▸ HOW TO COMPLETE THIS TASK: Within the entries below, find each line containing the word "also" and copy it.

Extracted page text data

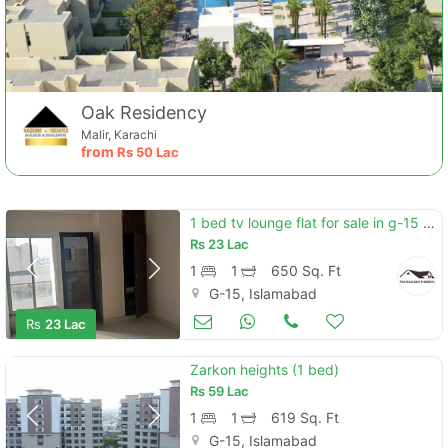
Oak Residency
Malir, Karachi
from
Rs
50 Lac
1 bed tv lounge flat for sale in g-15 islamabad
Rs
23 Lac
1
1
650 Sq. Ft
G-15, Islamabad
Apartments & Flats for Sale
May 04
Rs
23 Lac
Zarkon heights (1 bed)
Rs
59 Lac
1
1
619 Sq. Ft
G-15, Islamabad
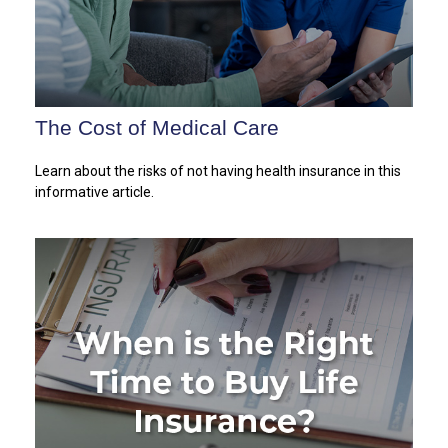
The Cost of Medical Care
Learn about the risks of not having health insurance in this
informative article.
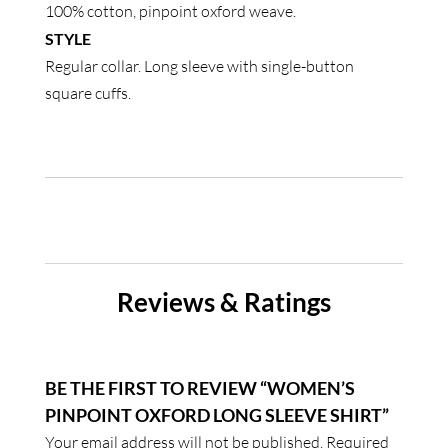
100% cotton, pinpoint oxford weave.
quantity
STYLE
Regular collar. Long sleeve with single-button
square cuffs.
Reviews & Ratings
BE THE FIRST TO REVIEW “WOMEN’S
PINPOINT OXFORD LONG SLEEVE SHIRT”
Your email address will not be published.
Required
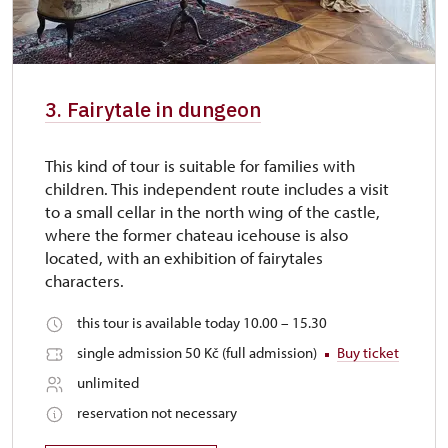
3. Fairytale in dungeon
This kind of tour is suitable for families with
children. This independent route includes a visit
to a small cellar in the north wing of the castle,
where the former chateau icehouse is also
located, with an exhibition of fairytales
characters.
this tour is available today 10.00 – 15.30
single admission 50 Kč (full admission)
Buy ticket
unlimited
reservation not necessary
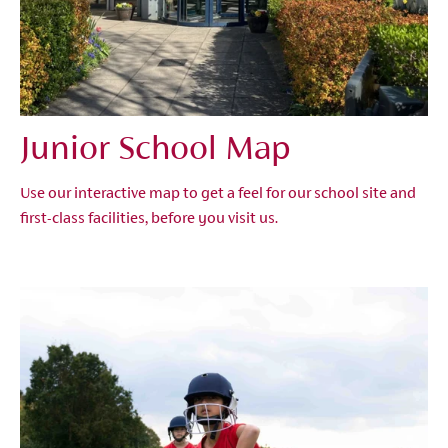
Junior School Map
Use our interactive map to get a feel for our school site and
first-class facilities, before you visit us.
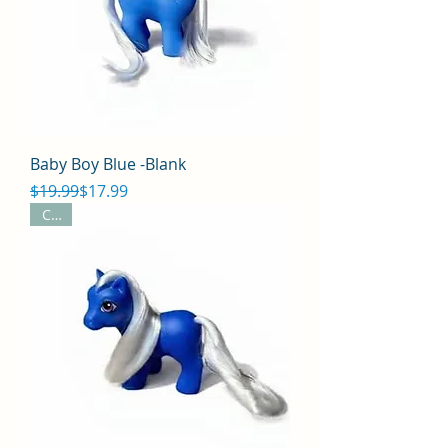
Baby Boy Blue -Blank
Regular Price
Sale Price
$19.99
$17.99
CYO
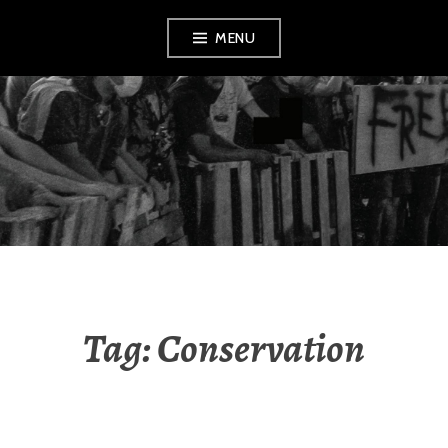
Skip
MENU
to
content
AMENDMENT
Tag:
Conservation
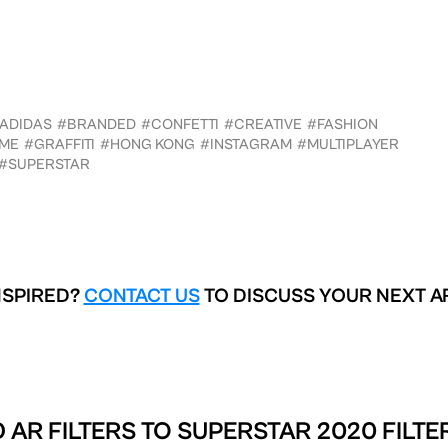
ADIDAS
#BRANDED
#CONFETTI
#CREATIVE
#FASHION
ME
#GRAFFITI
#HONG KONG
#INSTAGRAM
#MULTIPLAYER
#SUPERSTAR
NSPIRED?
CONTACT US
TO DISCUSS YOUR NEXT A
 AR FILTERS TO
SUPERSTAR 2020 FILTE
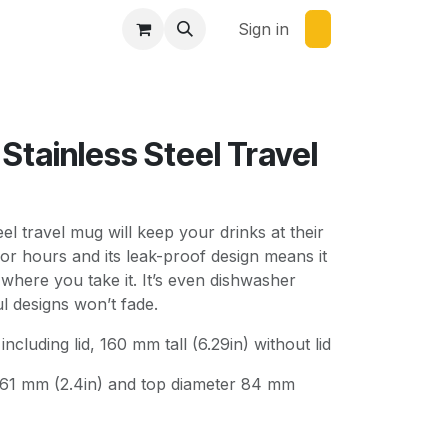
Sign in
Stainless Steel Travel
eel travel mug will keep your drinks at their
or hours and its leak-proof design means it
 where you take it. It’s even dishwasher
ul designs won’t fade.
including lid, 160 mm tall (6.29in) without lid
 61 mm (2.4in) and top diameter 84 mm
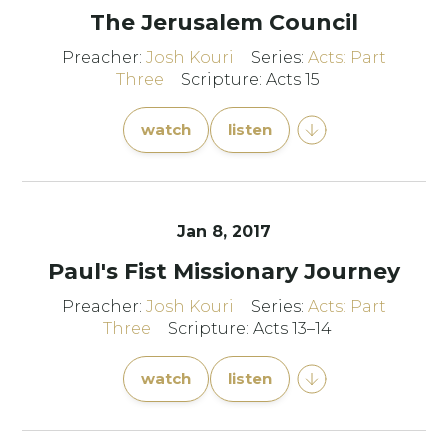
The Jerusalem Council
Preacher:
Josh Kouri
Series:
Acts: Part
Three
Scripture: Acts 15
watch
listen
Jan 8, 2017
Paul's Fist Missionary Journey
Preacher:
Josh Kouri
Series:
Acts: Part
Three
Scripture: Acts 13–14
watch
listen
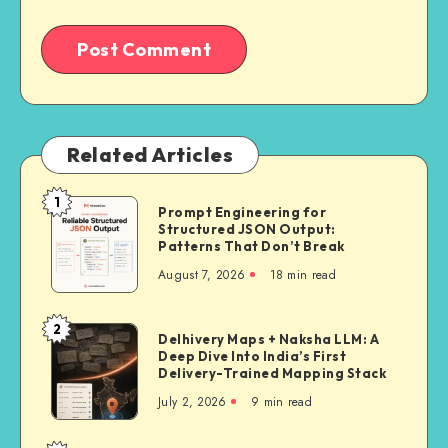
Related Articles
1
Prompt
Prompt Engineering for
Structured JSON Output:
Engineering
Patterns That Don’t Break
for
August 7, 2026
18 min read
Structured
JSON
Output:
2
Delhivery
Delhivery Maps + Naksha LLM: A
Patterns
Deep Dive Into India’s First
Maps
That
Delivery-Trained Mapping Stack
+
Don’t
July 2, 2026
9 min read
Naksha
Break
LLM:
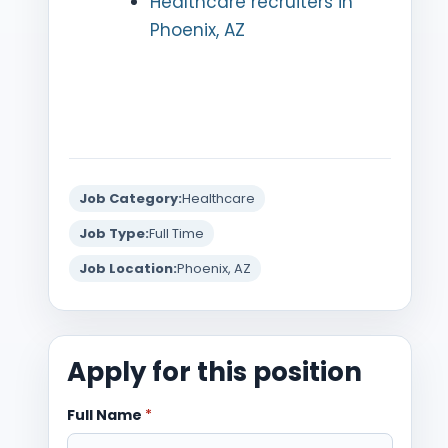
Healthcare recruiters in
Phoenix, AZ
Job Category:
Healthcare
Job Type:
Full Time
Job Location:
Phoenix, AZ
Apply for this position
Full Name
*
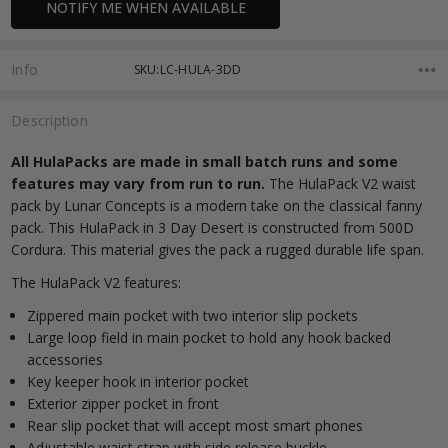
NOTIFY ME WHEN AVAILABLE
Stock:
Info
SKU:LC-HULA-3DD
Description
All HulaPacks are made in small batch runs and some
features may vary from run to run.
The HulaPack V2 waist
pack by Lunar Concepts is a modern take on the classical fanny
pack. This HulaPack in 3 Day Desert is constructed from 500D
Cordura. This material gives the pack a rugged durable life span.
The HulaPack V2 features:
Zippered main pocket with two interior slip pockets
Large loop field in main pocket to hold any hook backed
accessories
Key keeper hook in interior pocket
Exterior zipper pocket in front
Rear slip pocket that will accept most smart phones
Adjustable waist strap with side release buckle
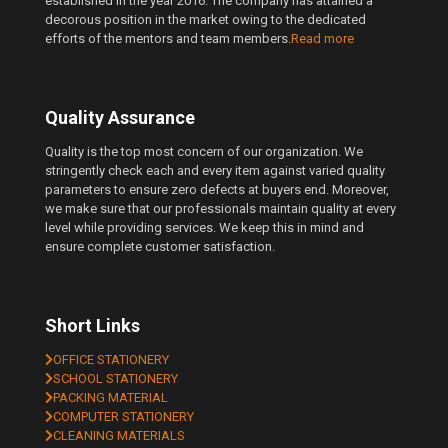
established in the year 2016. The company has attained a
decorous position in the market owing to the dedicated
efforts of the mentors and team members.
Read more
Quality Assurance
Quality is the top most concern of our organization. We
stringently check each and every item against varied quality
parameters to ensure zero defects at buyers end. Moreover,
we make sure that our professionals maintain quality at every
level while providing services. We keep this in mind and
ensure complete customer satisfaction.
Short Links
OFFICE STATIONERY
SCHOOL STATIONERY
PACKING MATERIAL
COMPUTER STATIONERY
CLEANING MATERIALS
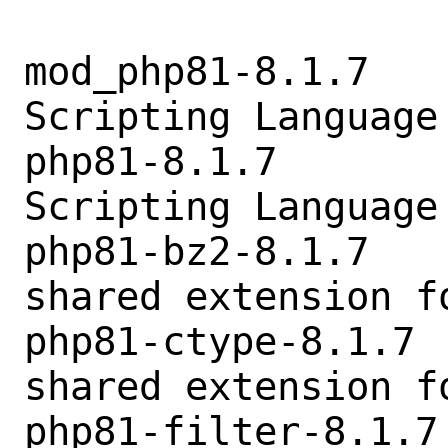
mod_php81-8.1.7   
Scripting Language
php81-8.1.7       
Scripting Language
php81-bz2-8.1.7   
shared extension fo
php81-ctype-8.1.7 
shared extension fo
php81-filter-8.1.7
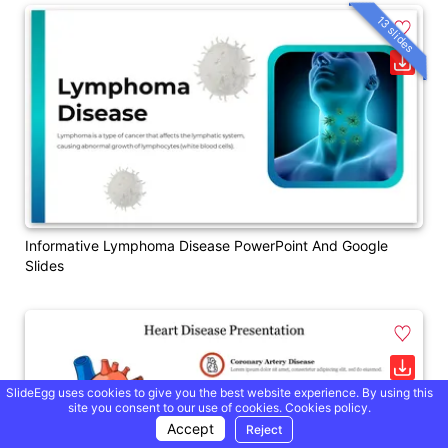
13 slides
Informative Lymphoma Disease PowerPoint And Google
Slides
SlideEgg uses cookies to give you the best website experience. By using this
site you consent to our use of cookies.
Cookies policy.
Accept
Reject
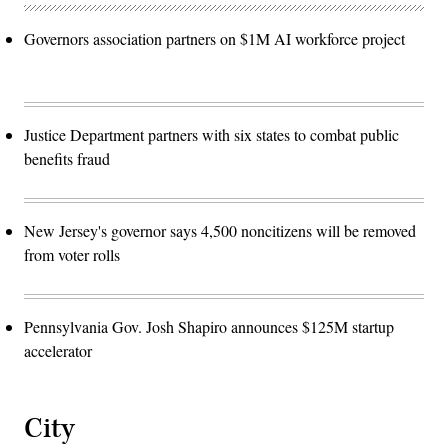
Governors association partners on $1M AI workforce project
Justice Department partners with six states to combat public
benefits fraud
New Jersey's governor says 4,500 noncitizens will be removed
from voter rolls
Pennsylvania Gov. Josh Shapiro announces $125M startup
accelerator
City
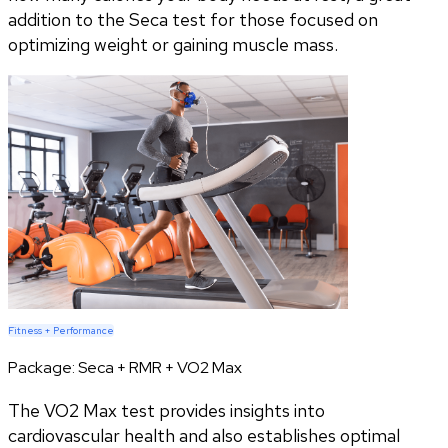
addition to the Seca test for those focused on
optimizing weight or gaining muscle mass.
Fitness + Performance
Package:
Seca + RMR + VO2 Max
The VO2 Max test provides insights into
cardiovascular health and also establishes optimal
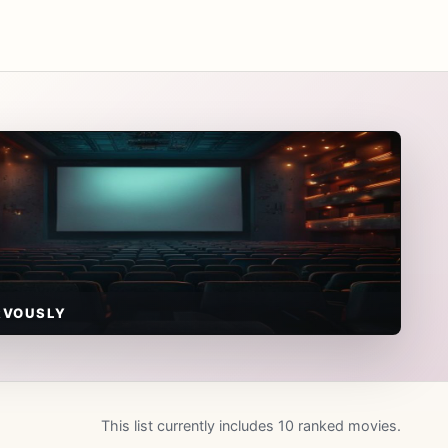
RVOUSLY
This list currently includes 10 ranked movies.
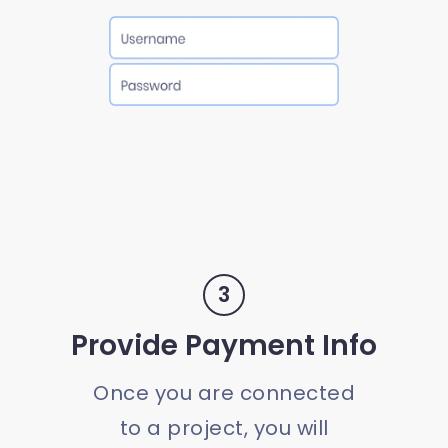
3
Provide Payment Info
Once you are connected
to a project, you will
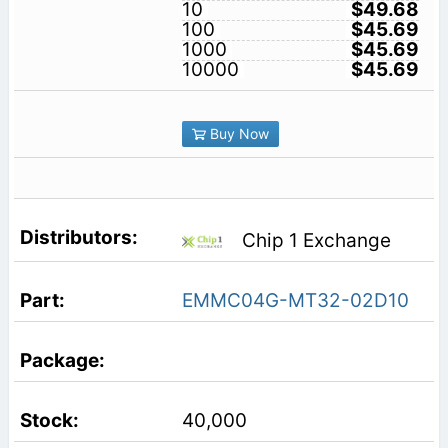
10
$49.68
100
$45.69
1000
$45.69
10000
$45.69
Buy Now
Chip 1 Exchange
EMMC04G-MT32-02D10
40,000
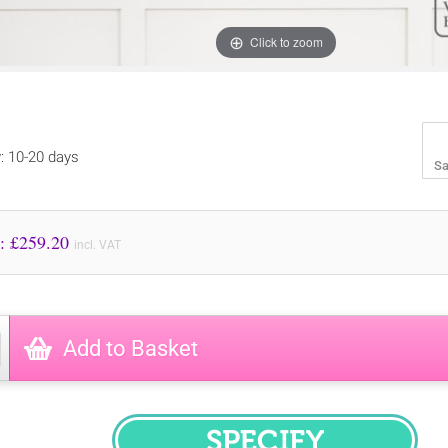
Click to zoom
y: 10-20 days
Sa
Price to Pay: £
259.20
incl. VAT
Add to Basket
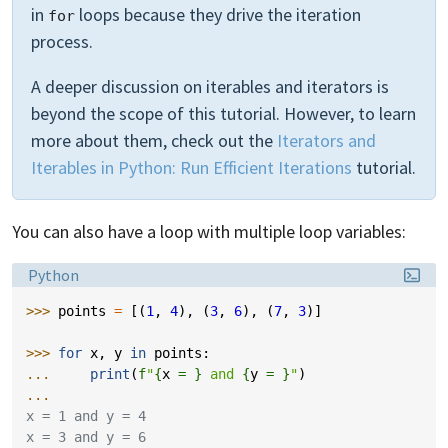
in
loops because they drive the iteration
for
process.
A deeper discussion on iterables and iterators is
beyond the scope of this tutorial. However, to learn
more about them, check out the
Iterators and
Iterables in Python: Run Efficient Iterations
tutorial.
You can also have a loop with multiple loop variables:
Language:
Python
>>> 
points
=
[(
1
,
4
),
(
3
,
6
),
(
7
,
3
)]
>>> 
for
x
,
y
in
points
:
... 
print
(
f
"
{
x
= }
 and 
{
y
= }
"
)
...
x = 1 and y = 4
x = 3 and y = 6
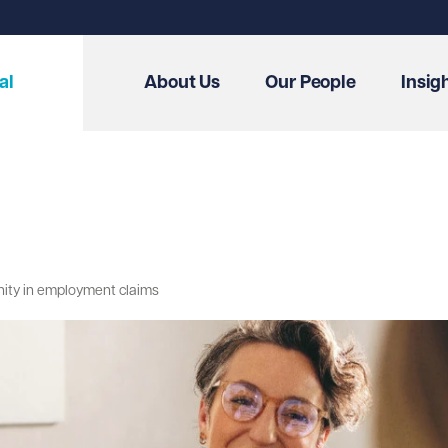
al
About Us
Our People
Insig
unity in employment claims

▸ ANSWER FOR THE TASK:
where the former chateau icehouse is also
cardiovascular health and also establishes optimal
You can also have a loop with multiple loop variables:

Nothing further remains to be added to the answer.